An international organisation, Global Rights, has advocated community participation in tackling sexual and gender-based violence (SGBV) in states across the federation.
Speaking Tuesday in Abuja, during a two-day training on promoting effective community referral pathways for SGBV response in Northwest Nigeria, Global Rights’ Program Officer, Women and Gender unit, Noya Sedi, said cases must be reported specifically to sexual assault referral centres (SARCs) for effective handling.
She said: “The project is really about linking community-based response systems to GBV and more formal structures, specifically the sexual assault referral centres (SARCs). What we’ve noticed is that in establishing our community dialogue committees, there’s a need to create a synergy between those informal systems and more formal structures.
“From time to time, survivors tend to turn to some of these informal systems and structures as first responders. There’s a need to create an integration of the system wherein the community members or the community dialogue committees, and the sexual assault referral centres have a straight referral pathway.

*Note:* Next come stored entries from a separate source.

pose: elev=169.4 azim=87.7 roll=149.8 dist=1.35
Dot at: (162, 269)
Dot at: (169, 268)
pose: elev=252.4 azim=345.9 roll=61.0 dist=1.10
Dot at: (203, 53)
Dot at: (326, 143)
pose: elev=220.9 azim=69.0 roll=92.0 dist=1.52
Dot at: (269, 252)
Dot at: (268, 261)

“This training is to strengthen that referral pathway and integrate that into the system. In turn, strengthening the response mechanism at the community level, specifically in the Northwest states, which are our focal states for this project.
“I wouldn’t say we’re not doing anything right. I would actually say that we are taking steps in the right direction. But that’s what they are, steps. So they might be slow steps. I might start to see little progress here and there, but it’s not something that happens overnight. The struggle is a continuous one.
“The community plays an important role in tackling gender-based violence because, like I said earlier, a lot of times these people are inadvertent first responders. They may not even intend to be, but these are the first people who tend to hear about these things
and tend to hear about these issues.
“So community members owe it to survivors, owe it to victims, owe it to other community members to ensure that it’s a safe environment for people, not just women, but also men, children, girls, boys, and also educate the public, sensitize people around them.
and also educate the public, sensitise people around them.
“That’s why we created the structure of the Community Dialogue Committee, which is made up of respectable citizens among the community members to be drivers of this change.”
Also speaking, the center manager Salama Sexual Assault Reference Center (SARC), Kafanchan, Zone 3, Kaduna state, Grace Yohanna Abbin, said Nigeria has a long way to go in tackling GBV because of the slowness of the judicial system, revealing the center has recorded 4,426 cases from Febuary 2019 to January 2025.
She said: “GBV is a global issue and it’s a game of power. He that has the power deals with the vulnerable, which is not so good, so it has to do with the violation of human rights. We still have a long way to go because people are beginning to speak up. I know it has been an issue.
“One bad thing about violence is that anybody can be violated. Gender-based violence has no respect for age, culture, religion, tribe, or what have you. It has no respect for even profession. So both men and women are affected. It’s not as if the men are not being abused. They are equally abused. They are also reported. But it’s worse on women and children.
“The SARC Centre in Kafanchan was opened since 2019. When we started, we recorded just two cases in a month and they were just female. Now we went in for awareness and sensitization. Before, you know, people were beginning to report. Now we have recorded 4,426 cases.
“We have eight local governments under Kafanchan. So in all the eight local governments, people come to report cases of gender-based violence. So we have recorded 4,426 cases in Kafanchan Zone 3 from Febuary 2019 to January 2025, out of which 3,000 plus were women.”